Tarefas a cumprir →
• a. Responda, com base no texto sobre a atuação de políticos locais:
(i) Quais são as três propostas que o autor deseja ver representadas na política?
(ii) Que heurística o texto sugere para as indenizações nas desapropriações?
(iii) Que confisco o texto pretende proibir no caso dos trabalhadores ambulantes?
• b. Dê prosseguimento ao texto sobre a atuação de políticos locais a partir do ponto em que ele termina.

Trecho para leitura →
▬▬▬▬▬▬▬▬▬▬

Por Valdenor Júnior
As eleições estão chegando, e acredito que muitos de vocês, assim como eu, não colocam muita fé no processo político para promover mudanças profundas. Entretanto, penso que abandonar completamente essa campo é equivocado. Como a política pode fazer um mal maior ou menor, pode ser mais ou menos contida quanto aos prejuízos sociais que acarreta, é importante que tenhamos pessoas nessa frente, dispostas a representar a proposta da liberdade pessoal, da justiça social e da economia livre.
Isso é válido mesmo para os cargos municipais e estaduais em nosso país. Quero mostrar aqui como um deputado estadual e um vereador (quiçá um prefeito ou governador, especialmente em relação ao poder de veto) podem contribuir para o bem.
Penso eu que um político (estadual ou municipal) verdadeiramente progressista, libertário e liberal, deve pautar sua atuação na defesa radical da liberdade pessoal, da justiça social e da economia livre, com uma opção preferencial pelos mais pobres e pelas minorias, e focado na redução de danos gerados pelo próprio Estado.
Como? Seguem alguma sugestões para a atuação de um político assim, a título de exemplo, e pode-se perfeitamente acrescentar mais (não diferenciarei quais são para o nível municipal e estadual, mas acredito que será de fácil apreensão):
1) Sempre votar contra as desapropriações, que afetam principalmente as pessoas mais pobres, votar contra as remoções de pessoas que moram em favelas. O direito à propriedade e habitação destas pessoas deve ser respeitado, e é preciso ser uma voz para essas pessoas. Caso a desapropriação se torne inevitável (a maioria do legislativo municipal a apoia, por exemplo), reivindicar e insistir em que as pessoas sejam indenizadas o suficiente para que sua vida não piore e mesmo melhore. Pode-se usar alguma heurística, como a de pedir sempre o dobro do valor do imóvel e terreno em favor dessas pessoas, exatamente para insistir que elas sejam adequadamente compensadas, e não enxotadas repentinamente como costuma ocorrer.
2) Defender que as licenças para trabalhadores ambulantes se tornem mais seguras, e protestando contra qualquer revogação municipal repentina dessas licenças. (lembre que as licenças são precárias, e podem ser revogadas a qualquer tempo, na situação atual) Lutar em favor de projetos que deem mais direitos e mais segurança jurídica aos trabalhadores ambulantes de exercerem seu trabalho em paz, e para proibir o confisco arbitrário pela polícia de suas mercadorias. Cobrar que todas as denúncias de confisco do investimento desses empreendedores, que em muito promovem o comércio e facilitam a vida de inúmeras pessoas em nossas cidades, sejam investigadas adequadamente, e que haja indenizações adequadas.

▬▬▬▬▬▬▬▬▬▬

Dados fornecidos →

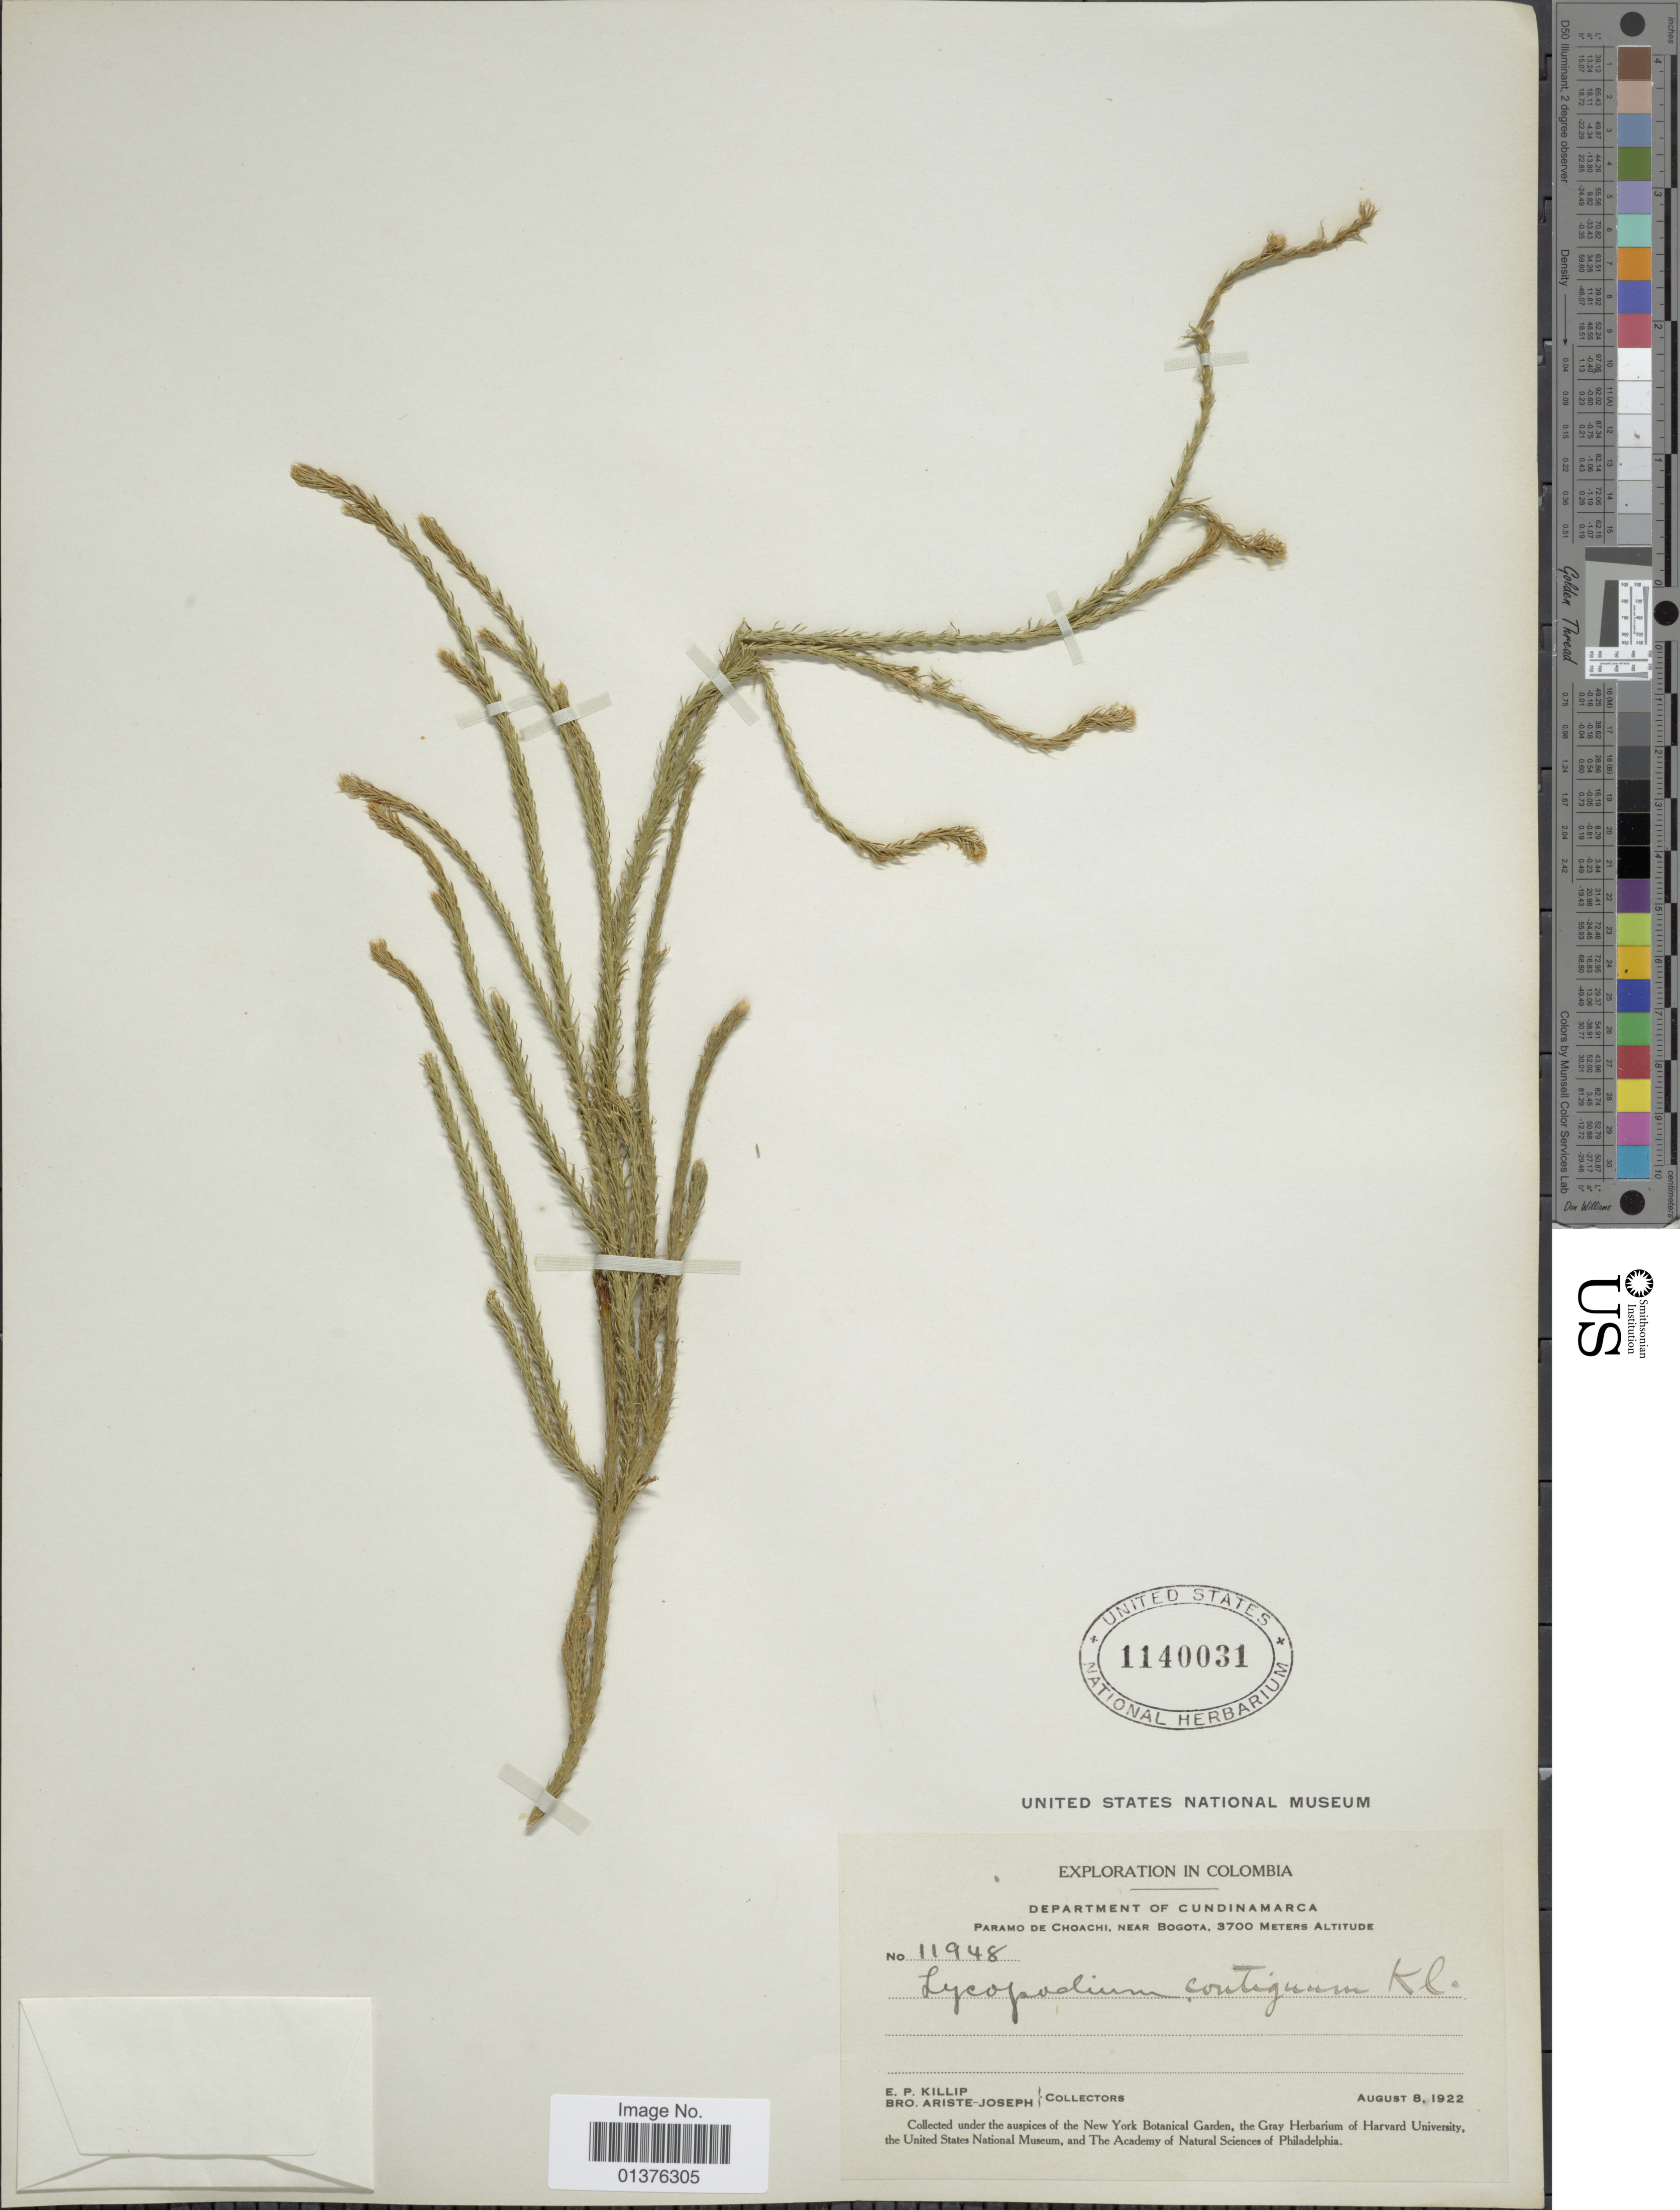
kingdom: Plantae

▬▬▬▬▬▬▬▬▬▬

Respostas →
• a.
(i) A liberdade pessoal, a justiça social e a economia livre.
(ii) Pedir sempre o dobro do valor do imóvel e do terreno em favor das pessoas atingidas.
(iii) O confisco arbitrário, pela polícia, das mercadorias desses trabalhadores.

• b.
3) Votar em projetos de lei que estimulem/facilitem o empreendedorismo, por exemplo, possibilitando isenções de impostos (dentro do âmbito municipal ou estadual) para pequenas e médias empresas durante o período inicial de sua instalação e execução (digamos, os 6 primeiros meses). Ter uma economia mais livre estadualmente e municipalmente, com mais empreendedores fazendo frente inclusive aos interesses de empresas grandes já estabelecidas (e por vezes favorecidas por políticas estaduais de incentivo à indústria), é essencial.
4) Não apoiar “políticas industriais” onde o estado concede incentivos fiscais para empresas específicas selecionadas, geralmente grandes corporações. As isenções devem abranger sempre todas as empresas que se dediquem ao setor, devendo-se denunciar e protestar sempre em discursos e votações contra a manipulação da política para favorecer empresários específicos em conluio com políticos ou burocratas.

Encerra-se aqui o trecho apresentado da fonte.